> **Data shown**

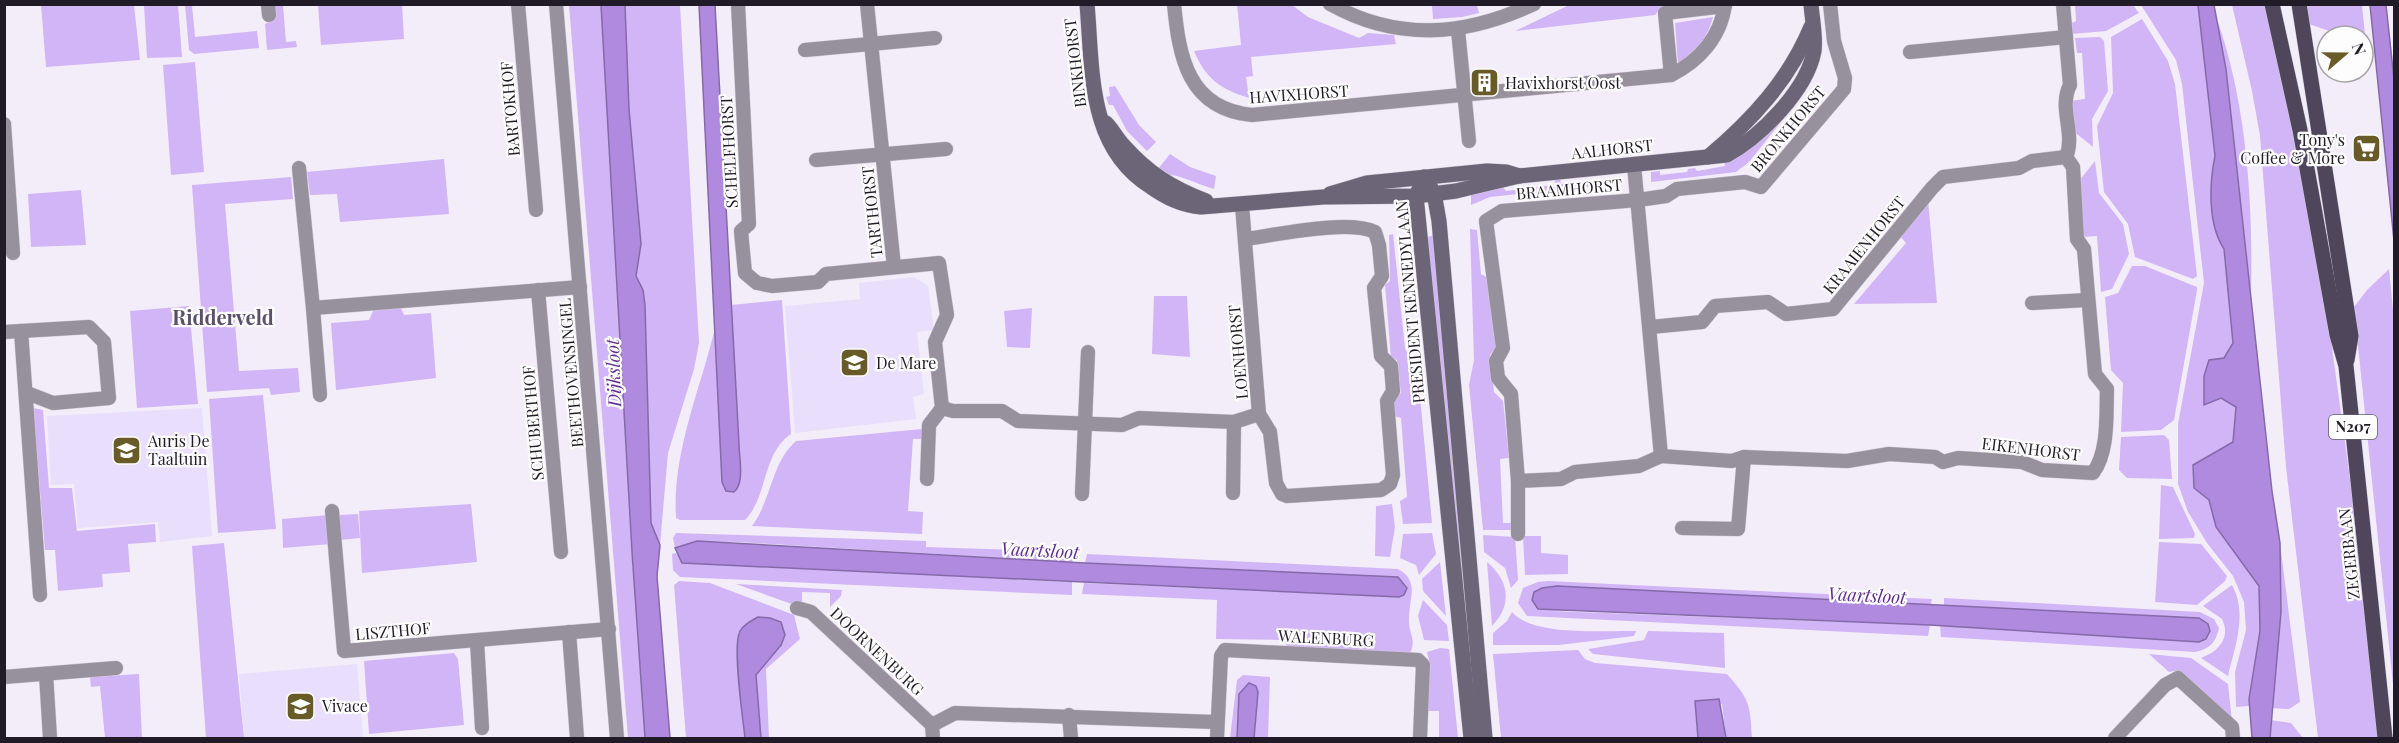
<svg xmlns="http://www.w3.org/2000/svg" width="2399" height="743" font-family="'Playfair Display',serif">
<style>
.built{fill:#eadefd}
.green{fill:#d2b5f7}
.water{fill:#b08adf;stroke:#8569a8;stroke-width:1.5}
.lines{fill:none;stroke-linecap:round;stroke-linejoin:round}
.street-casing{stroke:#d1cbd8;stroke-width:15}
.secondary-casing{stroke:#d1cbd8;stroke-width:16}
.primary-casing{stroke:#d1cbd8;stroke-width:16}
.street{stroke:#97919e;stroke-width:14}
.secondary{stroke:#6c6577;stroke-width:15}
.primary{stroke:#4f465b;stroke-width:15}
.labels{text-anchor:middle;stroke-width:4.5;stroke-linejoin:round;paint-order:stroke}
.shield{fill:#fdfdfd;stroke:#625f66;stroke-width:1.5}
.shield-label{font-size:15px;font-weight:bold;fill:#201b26}
.street-label{font-size:16px;fill:#201b26;stroke:#fdfdfd}
.poi-label{font-size:16px;fill:#201b26;stroke:#fdfdfd;text-anchor:start}
.water-label{font-size:18px;font-style:italic;fill:#612d91;stroke:#fdfdfd}
.quarter-label{font-size:20px;font-weight:bold;fill:#5b506a;stroke:#fdfdfd}
</style>
<rect width="100%" height="100%" fill="#f3edfa"/>
<g class="built">
<polygon points="914,277 928,286 934,330 917,332 924,394 913,397 916,419 795,433 785,306 860,299 859,283"/>
<polygon points="202,408 212,536 160,542 158,522 78,528 74,484 51,485 47,416"/>
<polygon points="357,664 363,738 244,738 239,674"/>
</g>
<g class="green">
<path d="M1237,4l55,1 16,12 51,21 9,-5 26,2 2,9 -145,13 2,19 -7,1 3,21c-29,-9 -43,-19 -55,-47l47,-6z"/>
<polygon points="41,5 134,5 140,60 46,67"/>
<polygon points="144,5 178,5 182,57 147,58"/>
<polygon points="185,5 192,5 195,37 257,31 259,48 194,54 189,50"/>
<polygon points="274,5 283,5 286,42 296,41 297,47 267,50 265,24 274,19"/>
<polygon points="318,5 402,5 404,39 321,45"/>
<polygon points="569,5 601,5 632,552 645,738 628,738"/>
<polygon points="625,5 680,5 699,343 694,369 668,453 660,545 651,523 645,305 643,290 636,276 641,244 629,109"/>
<polygon points="1432,5 1477,5 1479,13 1462,17 1433,19"/>
<polygon points="1569,5 1569,4 1663,5 1655,15 1515,31"/>
<polygon points="2075,5 2133,5 2139,13 2106,31 2072,34 2072,23 2076,21"/>
<path d="M2141,5h57l17,151c-6,29 -7,69 9,93l9,94 -28,61 16,-7 15,10 -3,35 -40,23 16,35 7,27 43,59 1,45 -11,75 -13,1 -1,-35 11,-42 -2,-28 -11,-26 -26,-33 -19,-31 -10,-28v-60l26,-141 -22,-199 -6,-24z"/>
<polygon points="2232,5 2269,5 2316,231 2363,574 2378,738 2318,738 2286,467 2260,136 2252,91"/>
<polygon points="2305,5 2362,5 2365,35 2329,31 2309,24"/>
<path d="M1713,17c-6,22 -17,34 -35,47l-3,-41z"/>
<polygon points="2142,19 2168,61 2175,84 2197,276 2193,279 2135,257 2128,224 2104,192 2097,126 2113,93 2111,37"/>
<path d="M2218,22c29,84 35,183 33,272z"/>
<polygon points="2100,37 2104,41 2108,91 2092,119 2093,147 2072,130 2069,101 2085,99 2082,53 2077,53 2075,38"/>
<polygon points="195,62 204,172 171,175 163,65"/>
<polygon points="1115,86 1139,125 1156,142 1147,151 1127,131 1113,105 1109,105 1106,97 1110,96 1109,87"/>
<polygon points="1777,119 1781,122 1749,162 1736,172 1651,182 1651,172 1660,171 1660,175 1687,172 1688,169 1695,168 1697,171 1725,166 1724,160"/>
<path d="M1170,154l20,13 26,9 -2,13c-13,-3 -37,-16 -49,-14l-7,-6z"/>
<polygon points="444,159 449,214 340,222 337,194 310,195 307,172"/>
<polygon points="2095,161 2099,193 2123,224 2129,254 2112,289 2101,292 2097,236 2083,237 2078,182"/>
<polygon points="291,177 293,199 225,204 239,371 298,368 300,392 271,395 269,388 207,392 192,185"/>
<polygon points="1623,178 1623,183 1490,197 1471,205 1471,194 1503,187 1506,191 1554,185 1555,180 1560,179 1561,184"/>
<polygon points="81,190 86,245 31,247 28,194"/>
<polygon points="1928,199 1937,303 1854,304 1906,243 1900,236"/>
<polygon points="1470,229 1477,230 1481,274 1488,278 1496,347 1490,355 1494,392 1503,401 1509,458 1500,459 1503,523 1512,523 1512,530 1483,530 1469,385 1474,360"/>
<polygon points="1393,234 1405,348 1418,376 1432,523 1403,524 1400,501 1407,497 1401,418 1394,416 1394,398 1401,393 1397,360 1391,358 1385,285 1390,281 1389,235"/>
<polygon points="1435,235 1482,738 1475,738 1427,237"/>
<polygon points="2132,266 2145,266 2197,287 2197,290 2174,420 2161,430 2121,432 2123,383 2111,370 2105,297 2118,293"/>
<polygon points="2389,269 2394,320 2394,694 2354,307 2367,290"/>
<polygon points="1154,296 1187,296 1190,357 1152,354"/>
<path d="M782,300l9,134c-29,19 -23,63 -46,86h-65l-4,-2c-4,-66 24,-127 39,-190l3,41 22,110 -9,-174z"/>
<polygon points="189,306 198,404 137,408 130,311"/>
<polygon points="400,306 404,315 431,313 436,378 336,390 331,323 369,320 374,309"/>
<polygon points="1032,308 1030,348 1007,347 1004,311"/>
<polygon points="263,395 276,529 218,533 209,399"/>
<polygon points="33,408 43,410 49,488 72,488 77,531 155,524 156,542 128,544 130,572 102,574 103,587 58,591 55,550 45,550"/>
<path d="M922,429l1,10h-10l-5,72 15,1 -1,22 -170,-8c20,-27 19,-63 44,-85z"/>
<polygon points="2164,435 2169,440 2172,479 2127,478 2119,470 2121,437"/>
<polygon points="2161,485 2173,487 2195,534 2194,538 2159,539"/>
<polygon points="471,504 477,562 362,573 359,511"/>
<polygon points="1392,504 1395,527 1390,557 1375,556 1376,506"/>
<polygon points="358,514 360,538 340,540 339,515"/>
<polygon points="329,515 331,544 283,548 282,519"/>
<polygon points="676,533 926,541 926,547 1076,552 1073,562 738,542 697,541 675,548 673,538"/>
<polygon points="1432,533 1436,554 1419,575 1416,565 1400,558 1403,534"/>
<polygon points="1483,535 1515,537 1518,580 1511,588 1505,568 1484,552"/>
<polygon points="1523,536 1541,536 1541,553 1568,555 1568,574 1525,575"/>
<polygon points="2159,542 2201,544 2227,576 2225,581 2197,605 2155,602"/>
<polygon points="224,543 244,738 206,738 192,546"/>
<polygon points="2280,543 2300,702 2289,709 2270,708 2281,612"/>
<polygon points="675,553 681,556 682,563 1072,582 1072,595 680,577 673,570 672,554"/>
<path d="M1087,554l311,15c22,12 11,29 11,49 -1,17 8,19 1,36l-123,-7 -3,-7 -68,-1 1,-39 -135,-6 2,-11 315,14 -1,-20 -313,-14z"/>
<polygon points="1440,562 1446,616 1423,591 1422,579"/>
<path d="M1487,562c22,19 26,42 5,64z"/>
<path d="M679,581l31,2 84,32 6,24 -34,30 3,69h-8l-5,-63 17,-20 8,-33c-20,-9 -27,-1 -43,11l-1,19 8,86h-59l-12,-153z"/>
<polygon points="1548,581 1932,599 1931,604 1551,611 1930,625 1928,636 1527,616 1518,603 1523,588 1538,582"/>
<polygon points="736,584 842,590 841,596 830,607 830,593 802,592 802,606 797,606"/>
<path d="M2232,585c16,29 3,61 -4,91l-27,-18c18,-7 30,-20 21,-39l-19,-13z"/>
<path d="M1944,598l256,14 14,7 5,9c-3,14 -9,21 -24,24l-254,-15 -1,-12 259,17 7,-3 -262,-34z"/>
<polygon points="1423,600 1447,625 1449,641 1424,640 1418,616"/>
<path d="M1512,612c21,25 92,18 124,19l-2,5 -75,9h-66v-12l14,-12z"/>
<polygon points="1648,631 1724,633 1725,668 1593,654 1588,649 1644,640"/>
<polygon points="1440,648 1449,649 1458,738 1439,738 1439,711 1427,711 1430,664 1427,652"/>
<path d="M1578,650l7,9 10,4 132,11c23,26 23,30 25,64h-26l-4,-34 -27,-3 3,37h-197l-8,-84z"/>
<polygon points="454,653 458,659 464,725 369,734 364,661"/>
<polygon points="2149,654 2191,658 2228,684 2232,721 2174,671 2169,672"/>
<polygon points="139,674 142,738 105,738 100,686 91,687 90,677"/>
<polygon points="1243,675 1270,677 1268,738 1254,738 1255,720 1239,694 1237,738 1230,738 1237,680"/>
<polygon points="2270,720 2291,723 2303,738 2270,738"/>
</g>
<g class="water">
<polygon points="601,5 625,5 629,109 641,244 636,276 643,290 645,305 651,523 660,545 657,576 670,738 645,738 632,552"/>
<path d="M699,5h16l24,439c0,14 6,39 -5,48l-8,-1 -4,-9z"/>
<path d="M2214,5l12,64 46,422 8,52 1,69 -11,126h-18l-3,-39 11,-68 -1,-45 -43,-59 -7,-27 -15,-12 -1,-23 40,-23 3,-35 -15,-9 -17,7v-29l5,-16 15,-2 9,-15 -9,-94c-16,-24 -15,-64 -9,-93l-17,-151z"/>
<polygon points="2370,5 2386,5 2394,79 2394,241"/>
<polygon points="697,541 1085,563 1398,577 1407,588 1404,595 1399,597 682,563 675,548"/>
<polygon points="1557,586 2199,618 2208,624 2210,631 2206,639 2199,642 1930,625 1538,609 1532,600 1534,592 1542,588"/>
<path d="M758,617l12,1 11,4 4,13 -4,10 -25,30 5,63h-16c-2,-19 -13,-93 -5,-107 4,-7 11,-10 18,-14z"/>
<polygon points="1249,683 1256,686 1258,692 1254,738 1237,738 1239,694"/>
<polygon points="1719,699 1726,738 1698,738 1695,701"/>
</g>
<g class="lines">
<defs>
<g id="street">
<polyline points="268,4 269,15"/>
<polyline points="518,4 536,210"/>
<polyline points="556,4 617,738"/>
<polyline points="738,4 749,224 741,231 745,273 757,283 772,286 818,282 826,274 939,263 947,315 935,342 942,408 929,425 927,479"/>
<polyline points="867,4 894,267"/>
<path d="M1174,4c5,53 14,105 78,111l419,-40c28,-14 50,-38 54,-71"/>
<path d="M1330,4c68,38 135,32 204,0"/>
<polyline points="1458,30 1469,141"/>
<polyline points="805,50 935,38"/>
<polyline points="1910,52 2066,37"/>
<polyline points="1671,75 1665,13 1725,6"/>
<polyline points="4,124 13,253"/>
<polyline points="816,160 946,149"/>
<polyline points="1634,165 1661,456"/>
<polyline points="299,168 313,308 580,287"/>
<path d="M1242,205l17,209 11,18 6,51 6,11 5,2 94,-6 9,-6 3,-9 -6,-74 6,-10 -2,-25 -10,-10 -7,-68 8,-12 -3,-31 -4,-13c-26,-13 -99,3 -130,7"/>
<polyline points="538,290 561,552"/>
<polyline points="2032,303 2087,300"/>
<polyline points="313,308 320,395"/>
<polyline points="1651,327 1702,322 1715,306 1768,302 1786,314 1833,309 1932,188 1943,177 2019,168 2032,161 2066,157"/>
<polyline points="21,331 40,595"/>
<polyline points="4,332 89,327 104,342 109,398 53,403 27,393"/>
<polyline points="942,408 953,411 1002,411 1018,421 1122,425 1139,418 1234,422 1259,414"/>
<path d="M1518,481l43,-2 14,-7 64,-6 22,-10 71,5 12,-4 103,4 42,-7 46,3 8,5 15,-4 64,4 20,8 51,3c16,-22 13,-58 14,-84l-12,-15 -11,-125 -7,-10 -4,-72 -7,-10c10,-23 -8,-49 4,-72l-7,-81"/>
<polyline points="1233,493 1234,422"/>
<polyline points="1082,494 1088,352"/>
<polyline points="332,511 344,651 609,629"/>
<polyline points="1682,528 1738,529 1744,457"/>
<polyline points="1518,534 1518,481 1511,394 1498,378 1496,361 1503,348 1486,221 1502,211 1638,200 1666,196 1677,189 1745,182 1761,187 1844,89 1845,78 1834,41 1830,4"/>
<polyline points="797,608 811,612 932,725 933,738"/>
<polyline points="569,632 577,738"/>
<polyline points="477,641 482,728"/>
<polyline points="46,674 50,738"/>
<polyline points="4,677 116,668"/>
<polyline points="1069,715 1071,738"/>
<polyline points="932,725 955,713 1215,722"/>
<polyline points="1217,738 1221,656 1225,650 1418,660 1423,665 1420,738"/>
<polyline points="2115,738 2165,685 2178,678 2232,727 2233,738"/>
</g>
<g id="secondary">
<path d="M1087,4c6,67 0,143 64,183 16,11 30,18 50,20l122,-10 93,-1 40,-5 63,-15 208,-21c34,-19 80,-65 87,-104 2,-15 -2,-32 -3,-47"/>
<path d="M1106,123c7,7 11,16 18,23 24,27 48,42 82,55"/>
<path d="M1708,157c44,-37 81,-77 103,-130"/>
<polyline points="1424,177 1434,193 1439,221 1485,738"/>
<polyline points="1420,187 1416,196 1471,738"/>
<polyline points="1330,194 1367,183 1487,171 1506,172 1519,176"/>
</g>
<g id="primary">
<polyline points="2272,4 2300,130 2337,335 2346,366 2385,738"/>
<polyline points="2299,4 2351,336 2347,360"/>
</g>
</defs>
<use href="#street" class="street-casing"/>
<use href="#secondary" class="secondary-casing"/>
<use href="#primary" class="primary-casing"/>
<use href="#street" class="street"/>
<use href="#secondary" class="secondary"/>
<use href="#primary" class="primary"/>
</g>
<defs>
<symbol id="building-square" viewBox="-11 -11 22 22"><rect x="-9" y="-9" width="18" height="18" rx="4" fill="#695b28" stroke="#fdfdfd"/><path d="M-4-6H4V6H1V3H-1V6H-4ZM-2.5-4.3h1.7v1.8h-1.7ZM.8-4.3h1.7v1.8H.8ZM-2.5-1h1.7V.8h-1.7ZM.8-1h1.7V.8H.8Z" fill="#fff"/></symbol>
<symbol id="supermarket-square" viewBox="-11 -11 22 22"><rect x="-9" y="-9" width="18" height="18" rx="4" fill="#695b28" stroke="#fdfdfd"/><path d="M-6-5.5h2.5l.6 2H6L4.5 2H-2.5L-4.4-4H-6ZM-1.5 3.2a1.3 1.3 0 1 0 .1 0ZM3 3.2a1.3 1.3 0 1 0 .1 0Z" fill="#fff"/></symbol>
<symbol id="school-square" viewBox="-11 -11 22 22"><rect x="-9" y="-9" width="18" height="18" rx="4" fill="#695b28" stroke="#fdfdfd"/><path d="M0-5L7-2L0 1L-7-2ZM-4 1L0 2.5L4 1V4Q0 6-4 4Z" fill="#fff"/></symbol>
</defs>
<g fill-rule="evenodd">
<use href="#building-square" x="1468" y="66" width="33" height="33"/>
<use href="#supermarket-square" x="2350" y="132" width="33" height="33"/>
<use href="#school-square" x="838" y="346" width="33" height="33"/>
<use href="#school-square" x="110" y="434" width="33" height="33"/>
<use href="#school-square" x="284" y="690" width="33" height="33"/>
</g>
<g class="labels">
<rect class="shield" x="2329" y="415" width="48" height="24" rx="4.5"/>
<g class="shield-label">
<text x="2353" y="432">N207</text>
</g>
<g class="street-label">
<text transform="translate(1075 63) rotate(-97)" y="6">BINKHORST</text>
<text transform="translate(1299 94) rotate(-4)" y="6">HAVIXHORST</text>
<text transform="translate(510 109) rotate(-95)" y="6">BARTOKHOF</text>
<text transform="translate(1788 129) rotate(-50)" y="6">BRONKHORST</text>
<text transform="translate(1612 149) rotate(-6)" y="6">AALHORST</text>
<text transform="translate(729 152) rotate(-93)" y="6">SCHELFHORST</text>
<text transform="translate(1569 189) rotate(-5)" y="6">BRAAMHORST</text>
<text transform="translate(872 212) rotate(-96)" y="6">TARTHORST</text>
<text transform="translate(1864 245) rotate(-51)" y="6">KRAAIENHORST</text>
<text transform="translate(1410 302) rotate(-95)" y="6">PRESIDENT KENNEDYLAAN</text>
<text transform="translate(1238 352) rotate(-95)" y="6">LOENHORST</text>
<text transform="translate(571 373) rotate(-95)" y="6">BEETHOVENSINGEL</text>
<text transform="translate(533 423) rotate(-95)" y="6">SCHUBERTHOF</text>
<text transform="translate(2031 449) rotate(7)" y="6">EIKENHORST</text>
<text transform="translate(2349 554) rotate(-96)" y="6">ZEGERBAAN</text>
<text transform="translate(393 631) rotate(-5)" y="6">LISZTHOF</text>
<text transform="translate(1326 638) rotate(3)" y="6">WALENBURG</text>
<text transform="translate(877 651) rotate(43)" y="6">DOORNENBURG</text>
</g>
<g class="poi-label">
<text x="1505" y="89">Havixhorst Oost</text>
<text x="2345" y="146" text-anchor="end">Tony's<tspan x="2345" dy="18">Coffee &amp; More</tspan></text>
<text x="876" y="369">De Mare</text>
<text x="148" y="447">Auris De<tspan x="148" dy="18">Taaltuin</tspan></text>
<text x="322" y="712">Vivace</text>
</g>
<g class="water-label">
<text transform="translate(614 373) rotate(-92)" y="6">Dijksloot</text>
<text transform="translate(1040 551) rotate(3)" y="6">Vaartsloot</text>
<text transform="translate(1867 596) rotate(3)" y="6">Vaartsloot</text>
</g>
<g class="quarter-label">
<text x="223" y="325">Ridderveld</text>
</g>
</g>
<rect width="2399" height="743" fill="none" stroke="#201b26" stroke-width="12"/>
<g transform="translate(2345 54) rotate(70)"><circle r="28" fill="#fdfdfd" stroke="#a5a3a7" stroke-width="1.5"/>
<path d="M0-4.5L10 22L0 15L-10 22Z" fill="#695b28"/>
<text y="-9" font-size="16" font-weight="bold" text-anchor="middle" fill="#201b26">N</text>
</g>
</svg>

> **Directions for this task**
If a line of the material contains the word "lines", pick it out and copy it.

> **Answer for the task**
.lines{fill:none;stroke-linecap:round;stroke-linejoin:round}
<g class="lines">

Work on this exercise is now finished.